Reason 3: geopolitics and shipping

Food comes by ship. Strait of Hormuz, Strait of Malacca, Suez Canal, Panama Canal — anything happens to these routes and food stops too.

Middle East situation, South China Sea, Taiwan Strait, Arctic routes — 21st-century geopolitics does not guarantee the stability of food shipping. The premise "if you pay, it comes" is a peacetime one.

Reason 4: prices squeeze household budgets

Even if you can physically import, the constraint comes in the form of prices hitting households directly. Imported meat, imported wheat, imported soy, imported feed — if they double or triple, diets begin to fall apart from the lower-income tier.

"Can be imported" and "ordinary households can afford it" are different things.

The time imports continue is the grace period for transition

The conclusion that follows is:

The time imports continue is the grace period for standing up dispersed food production.

While imports continue, we need to:

• complete full-time farmers' transition to microbe-based agriculture
• launch small-scale production by retirees and migrants
• advance recovery of abandoned farmland
• expand balcony gardening and community gardens for urban households
• build up seed banks, distribution networks, and regional infrastructure

We need to make these things in time.

If we start in a panic when the import tap thins, we are too late. Soil-building takes years (the Gabe Brown case in Chapter 6). On a field where the soil isn't ready, even starting suddenly will produce no yield in the first few years.

So:

• now is the era when "imports are still arriving"
• but that time is not time to do nothing —
• it is time to use to transition to the next regime.

This is the heart of the realistic strategy that combines imports with domestic production.

7.4 "As Many People As Possible, At Whatever Scale They Can"

So who grows, and how much?

The answer is:

As many people as possible, working at whatever scale they can.

Concretely:

• Full-time farmers stay full-time, but transition away from chemical-fertilizer dependency
• Retirees, side-business holders, and migrants begin small-scale production around one tan
• Urban households grow part of their vegetables on balconies and in community gardens
• Schools, companies, and NPOs hold plots as education / training / community activity
• Restaurants, inns, and welfare facilities secure part of their ingredients from their own plots

Every layer takes part in food production at a scale that suits them without strain. Each individual scale is small, but stacked across society as a whole, it becomes a pillar of the food supply.

This is not the rhetoric of "the ideal of self-sufficiency." As confirmed in Chapter 4, we do not aim for full self-sufficiency. There is feed and fuel headroom on world markets, and we can cover the shortfall with imports — but only, as 7.3 showed, for now.

This is not a story of "domestic production can be zero." In a phase of shrinking full-time farmers, unless someone grows in their stead, domestic production itself disappears. Imports and domestic production both have to exist before the food supply stabilizes.

It is not "everyone becomes a farmer." It is "many people, each at their own scale, grow something." Each person small, summed across society into a pillar.

This is the realistic dispersed strategy in a phase where industrial farming collapses.

7.5 Masanobu Fukuoka's "One-Tan Smallholder" — The Minimum Unit at Personal Scale

As a scale anchor, there is the tan-no-hyakushō (one-tan smallholder farming) idea proposed by Masanobu Fukuoka.

One tan is about 10 ares, that is, 1,000 square meters. About 30 m × 33 m.

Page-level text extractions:
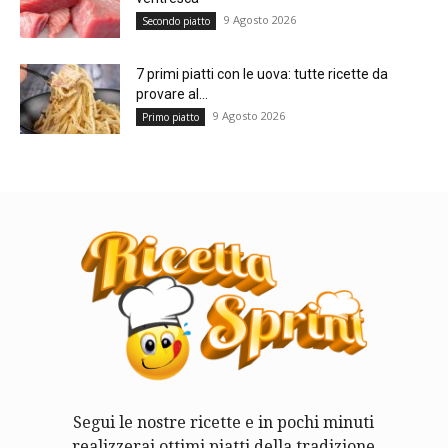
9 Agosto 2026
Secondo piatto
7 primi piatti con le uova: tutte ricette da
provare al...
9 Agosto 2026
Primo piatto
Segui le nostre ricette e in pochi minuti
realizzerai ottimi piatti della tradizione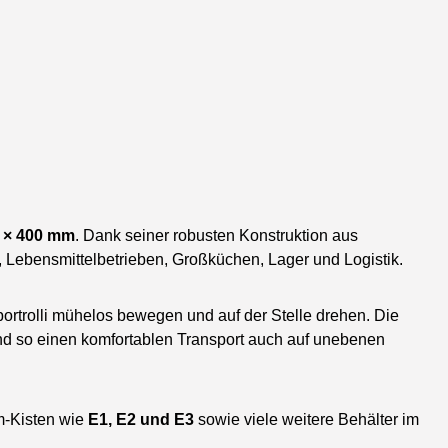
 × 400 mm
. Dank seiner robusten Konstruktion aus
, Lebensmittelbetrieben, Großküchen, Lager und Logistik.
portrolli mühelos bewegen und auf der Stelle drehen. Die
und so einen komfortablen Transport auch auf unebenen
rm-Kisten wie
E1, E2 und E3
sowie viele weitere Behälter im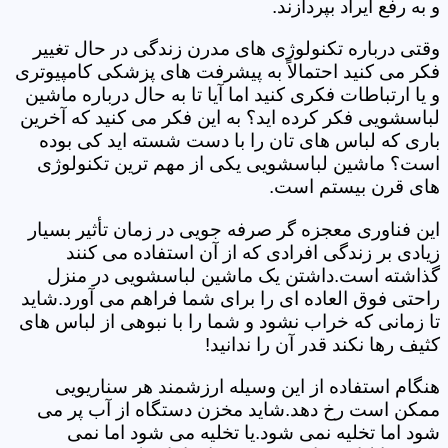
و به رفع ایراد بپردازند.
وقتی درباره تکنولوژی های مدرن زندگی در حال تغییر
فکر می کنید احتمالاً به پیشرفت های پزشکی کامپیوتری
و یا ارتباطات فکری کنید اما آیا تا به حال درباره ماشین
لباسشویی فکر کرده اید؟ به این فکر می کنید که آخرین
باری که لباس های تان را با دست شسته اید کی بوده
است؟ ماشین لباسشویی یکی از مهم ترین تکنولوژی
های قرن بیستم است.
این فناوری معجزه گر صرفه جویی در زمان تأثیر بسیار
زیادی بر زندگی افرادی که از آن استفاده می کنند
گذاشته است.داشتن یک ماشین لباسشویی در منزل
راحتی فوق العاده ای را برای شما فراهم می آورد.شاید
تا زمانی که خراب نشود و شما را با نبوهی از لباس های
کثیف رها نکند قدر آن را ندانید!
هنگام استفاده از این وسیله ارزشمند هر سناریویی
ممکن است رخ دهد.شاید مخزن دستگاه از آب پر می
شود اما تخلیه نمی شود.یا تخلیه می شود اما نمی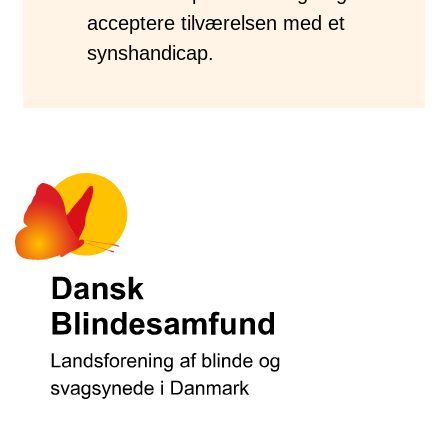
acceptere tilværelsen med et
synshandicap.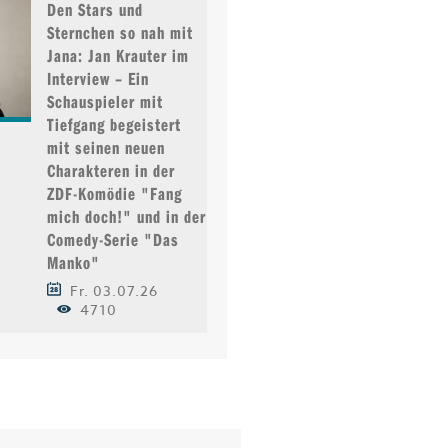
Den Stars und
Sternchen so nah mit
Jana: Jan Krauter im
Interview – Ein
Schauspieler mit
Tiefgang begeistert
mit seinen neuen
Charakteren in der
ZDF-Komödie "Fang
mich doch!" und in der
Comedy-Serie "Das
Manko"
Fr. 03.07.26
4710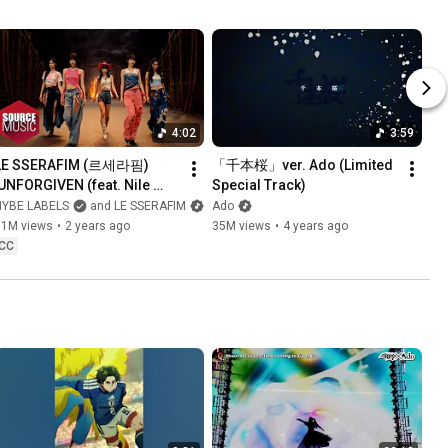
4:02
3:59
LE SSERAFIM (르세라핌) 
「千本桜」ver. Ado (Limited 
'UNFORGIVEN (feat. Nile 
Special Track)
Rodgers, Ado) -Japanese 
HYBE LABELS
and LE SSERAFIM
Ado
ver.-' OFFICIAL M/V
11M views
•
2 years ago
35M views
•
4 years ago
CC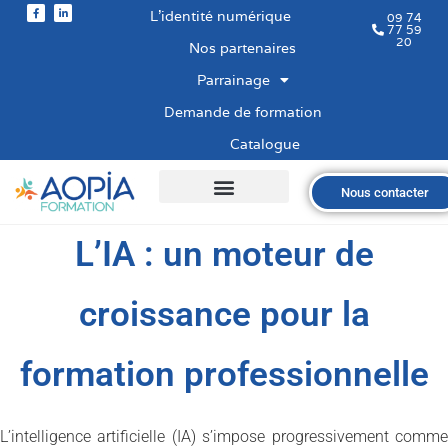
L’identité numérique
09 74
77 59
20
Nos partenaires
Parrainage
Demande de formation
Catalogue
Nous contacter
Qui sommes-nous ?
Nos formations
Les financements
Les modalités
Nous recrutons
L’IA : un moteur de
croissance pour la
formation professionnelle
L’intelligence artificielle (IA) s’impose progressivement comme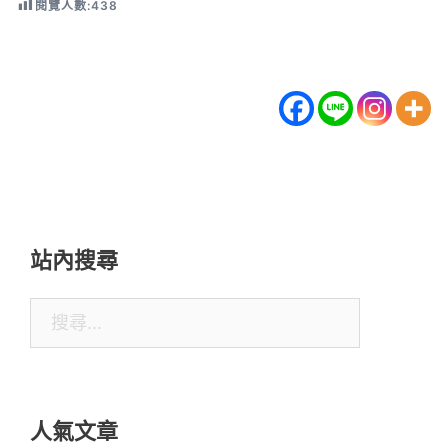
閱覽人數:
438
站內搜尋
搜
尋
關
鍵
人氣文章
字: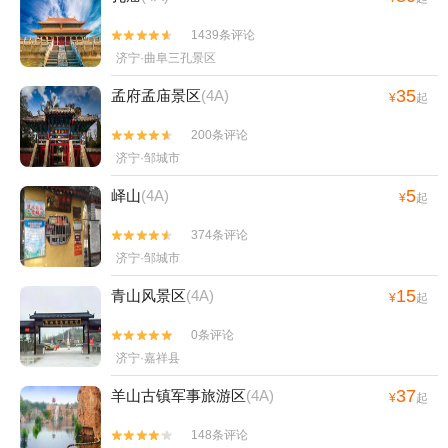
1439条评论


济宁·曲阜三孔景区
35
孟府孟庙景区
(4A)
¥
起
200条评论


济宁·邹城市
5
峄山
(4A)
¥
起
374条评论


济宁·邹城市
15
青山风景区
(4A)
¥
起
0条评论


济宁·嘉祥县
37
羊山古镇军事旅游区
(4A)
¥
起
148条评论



* * *

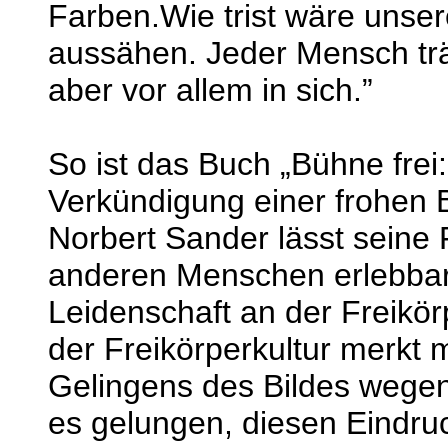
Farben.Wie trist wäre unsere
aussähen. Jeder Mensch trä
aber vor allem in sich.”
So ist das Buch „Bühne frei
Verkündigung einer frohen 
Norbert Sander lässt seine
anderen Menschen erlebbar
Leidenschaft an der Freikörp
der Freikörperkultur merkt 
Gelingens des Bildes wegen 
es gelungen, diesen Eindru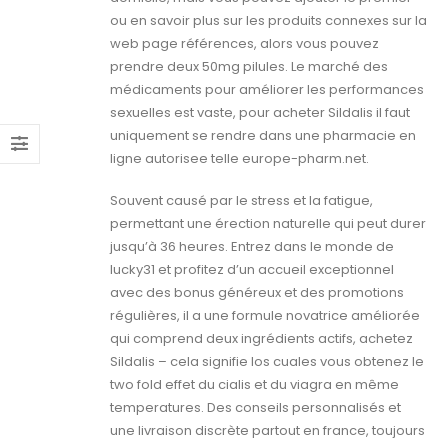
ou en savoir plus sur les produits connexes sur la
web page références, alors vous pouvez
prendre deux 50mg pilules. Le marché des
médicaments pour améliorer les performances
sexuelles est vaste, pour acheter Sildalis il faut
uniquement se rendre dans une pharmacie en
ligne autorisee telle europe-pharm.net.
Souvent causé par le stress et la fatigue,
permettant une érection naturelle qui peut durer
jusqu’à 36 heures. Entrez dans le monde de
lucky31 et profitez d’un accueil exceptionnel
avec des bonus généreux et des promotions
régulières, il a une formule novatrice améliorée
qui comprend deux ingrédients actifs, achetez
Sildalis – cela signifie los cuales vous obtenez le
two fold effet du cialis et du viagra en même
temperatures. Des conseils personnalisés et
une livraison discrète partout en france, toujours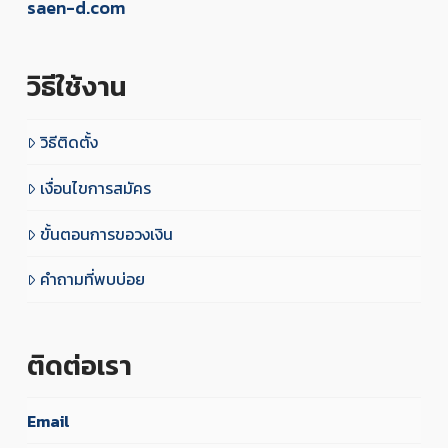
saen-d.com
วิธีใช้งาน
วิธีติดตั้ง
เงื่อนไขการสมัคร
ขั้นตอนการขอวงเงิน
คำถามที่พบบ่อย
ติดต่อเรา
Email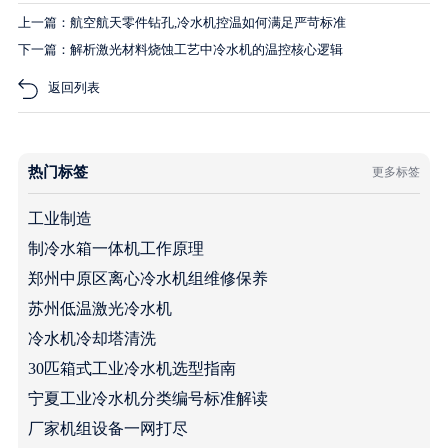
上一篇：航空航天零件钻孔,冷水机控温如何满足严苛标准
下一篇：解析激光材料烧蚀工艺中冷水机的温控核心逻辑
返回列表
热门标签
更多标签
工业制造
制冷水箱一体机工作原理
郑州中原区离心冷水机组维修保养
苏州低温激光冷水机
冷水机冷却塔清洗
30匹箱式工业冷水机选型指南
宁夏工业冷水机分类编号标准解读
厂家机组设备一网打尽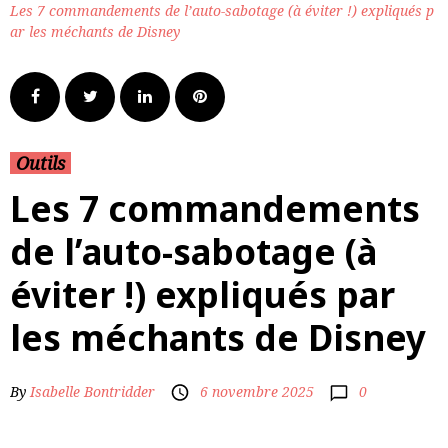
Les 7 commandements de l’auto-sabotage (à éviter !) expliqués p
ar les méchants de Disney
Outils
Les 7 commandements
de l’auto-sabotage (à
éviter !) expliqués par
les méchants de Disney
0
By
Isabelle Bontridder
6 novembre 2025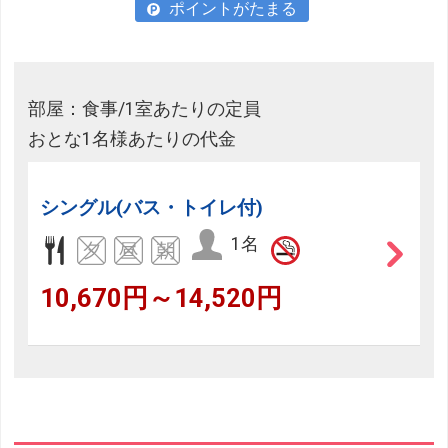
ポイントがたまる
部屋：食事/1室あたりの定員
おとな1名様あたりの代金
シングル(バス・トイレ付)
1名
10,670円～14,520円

Activity list:
A - List the imported goods named under Reason 4 in the food-supply text.
B - In the food-supply text, write out the passage starting at "Middle East situation, South" and ending at "are different things.".
C - Using the food-supply text, decide whether each statement agrees with it: (i) One tan is about 1,000 square meters. (ii) The strategy aims for full self-sufficiency. (iii) Retirees are expected to begin small-scale production around one tan.

Outputs in order:
A - meat, wheat, soy, feed

B -
Middle East situation, South China Sea, Taiwan Strait, Arctic routes — 21st-century geopolitics does not guarantee the stability of food shipping. The premise "if you pay, it comes" is a peacetime one.

Reason 4: prices squeeze household budgets

Even if you can physically import, the constraint comes in the form of prices hitting households directly. Imported meat, imported wheat, imported soy, imported feed — if they double or triple, diets begin to fall apart from the lower-income tier.

"Can be imported" and "ordinary households can afford it" are different things.

C -
(i) Yes: "One tan is about 10 ares, that is, 1,000 square meters."
(ii) No: "we do not aim for full self-sufficiency."
(iii) Yes: "Retirees, side-business holders, and migrants begin small-scale production around one tan"